___ RECORDED DATA

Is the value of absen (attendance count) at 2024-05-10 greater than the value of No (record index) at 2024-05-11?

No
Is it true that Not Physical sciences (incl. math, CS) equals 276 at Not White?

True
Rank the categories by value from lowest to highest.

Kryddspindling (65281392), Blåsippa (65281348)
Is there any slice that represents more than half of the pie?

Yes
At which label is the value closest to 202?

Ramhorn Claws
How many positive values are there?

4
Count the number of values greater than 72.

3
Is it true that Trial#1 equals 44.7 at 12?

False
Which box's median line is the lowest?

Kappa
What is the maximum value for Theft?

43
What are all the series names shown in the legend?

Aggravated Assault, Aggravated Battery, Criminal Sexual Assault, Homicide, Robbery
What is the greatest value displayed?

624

______

ABOUT THIS TASK:
Write out all of the material above again, word for word, with every line in the same order.

EXERCISE RESPONSE:
Is the value of absen (attendance count) at 2024-05-10 greater than the value of No (record index) at 2024-05-11?

No
Is it true that Not Physical sciences (incl. math, CS) equals 276 at Not White?

True
Rank the categories by value from lowest to highest.

Kryddspindling (65281392), Blåsippa (65281348)
Is there any slice that represents more than half of the pie?

Yes
At which label is the value closest to 202?

Ramhorn Claws
How many positive values are there?

4
Count the number of values greater than 72.

3
Is it true that Trial#1 equals 44.7 at 12?

False
Which box's median line is the lowest?

Kappa
What is the maximum value for Theft?

43
What are all the series names shown in the legend?

Aggravated Assault, Aggravated Battery, Criminal Sexual Assault, Homicide, Robbery
What is the greatest value displayed?

624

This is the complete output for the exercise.